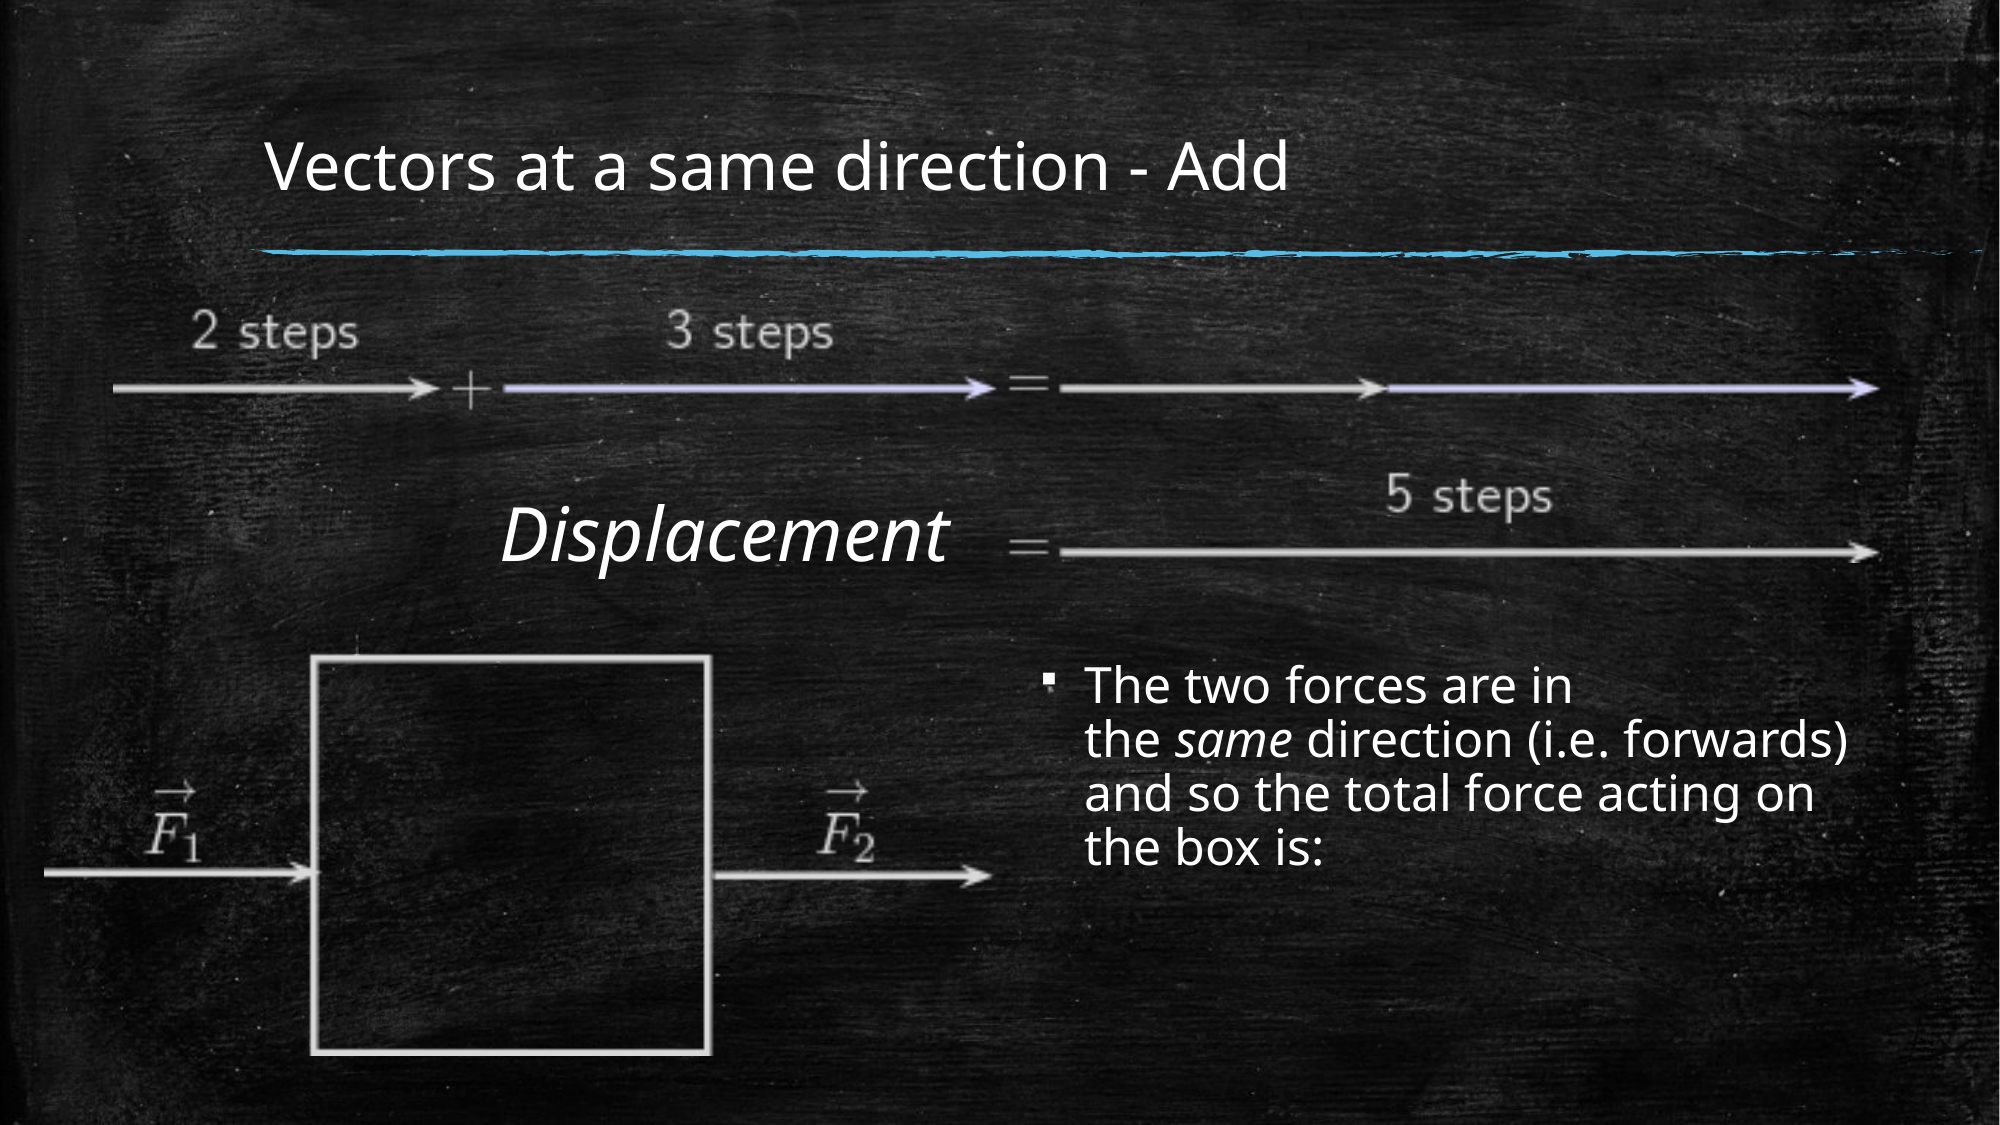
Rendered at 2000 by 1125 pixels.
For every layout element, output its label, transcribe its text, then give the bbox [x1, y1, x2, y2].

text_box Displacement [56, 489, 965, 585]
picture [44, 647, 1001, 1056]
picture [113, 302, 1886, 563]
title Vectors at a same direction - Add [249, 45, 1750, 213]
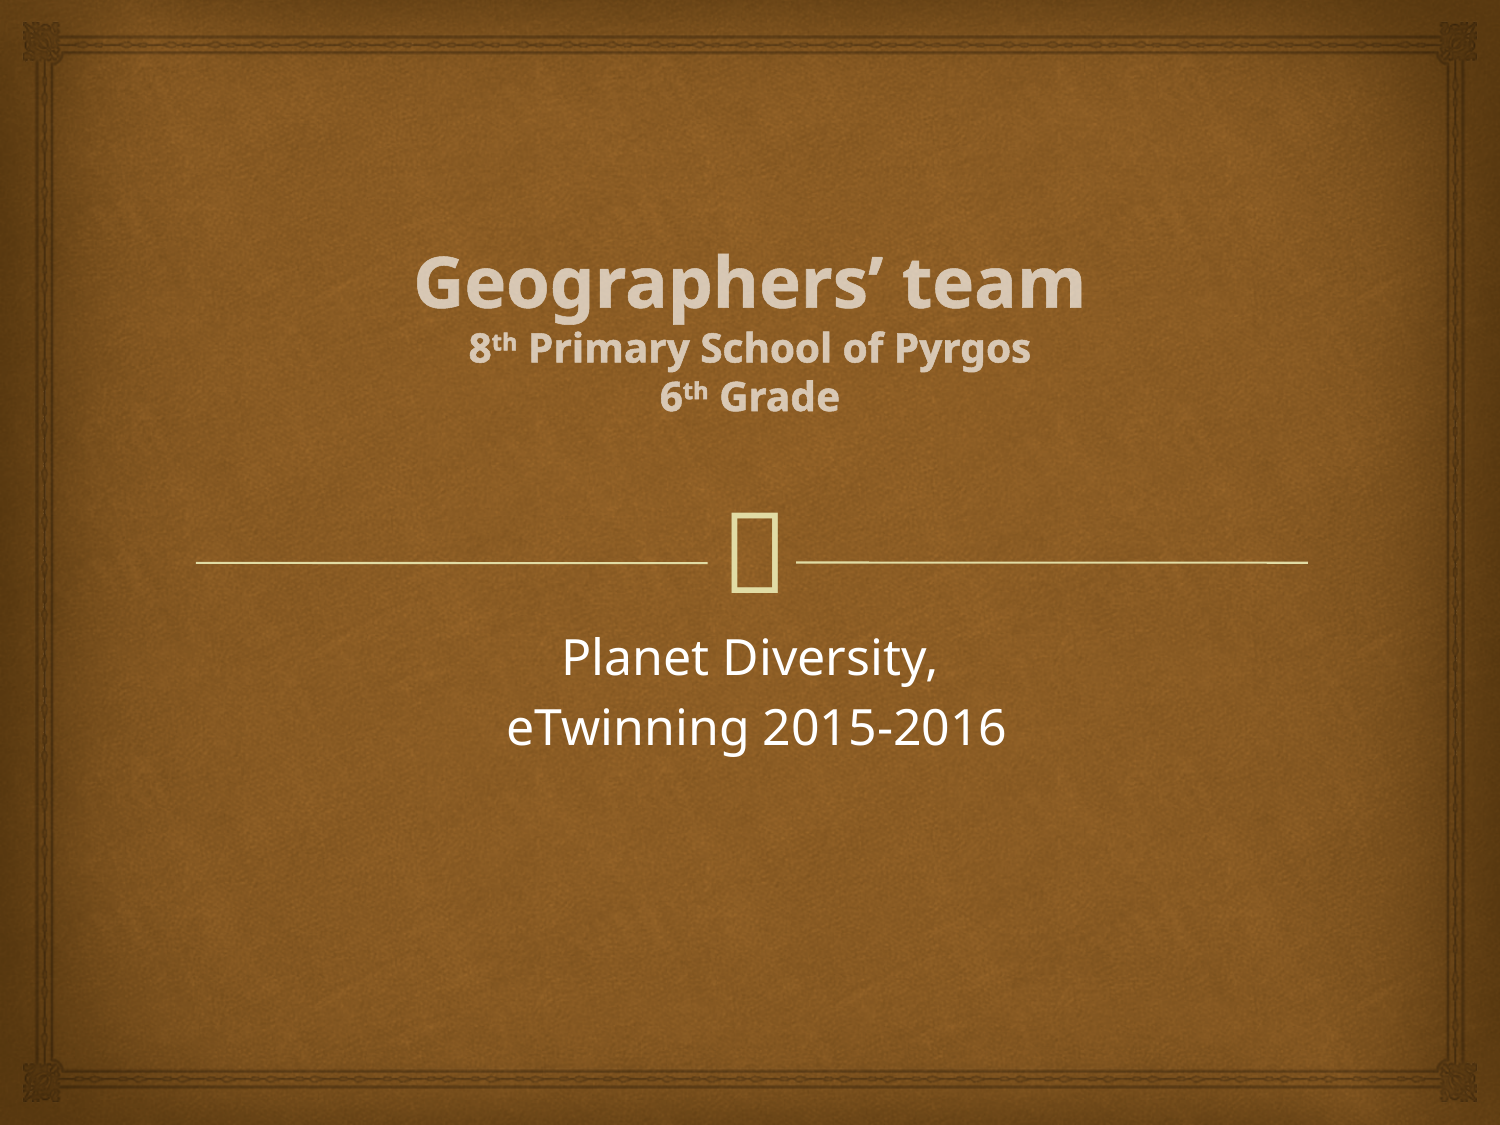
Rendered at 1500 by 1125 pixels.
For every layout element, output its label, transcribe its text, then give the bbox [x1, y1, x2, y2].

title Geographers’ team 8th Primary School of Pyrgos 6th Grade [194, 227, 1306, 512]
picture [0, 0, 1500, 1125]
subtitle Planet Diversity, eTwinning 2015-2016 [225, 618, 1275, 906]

WORK TO BE COMPLETED:
For this task, copy exactly the line with "Rendered at 1500 by 1125 pixels." and the lines that come after it, stopping at the end of the material above.

RESPONSE:
Rendered at 1500 by 1125 pixels.
For every layout element, output its label, transcribe its text, then give the bbox [x1, y1, x2, y2].

title Geographers’ team 8th Primary School of Pyrgos 6th Grade [194, 227, 1306, 512]
picture [0, 0, 1500, 1125]
subtitle Planet Diversity, eTwinning 2015-2016 [225, 618, 1275, 906]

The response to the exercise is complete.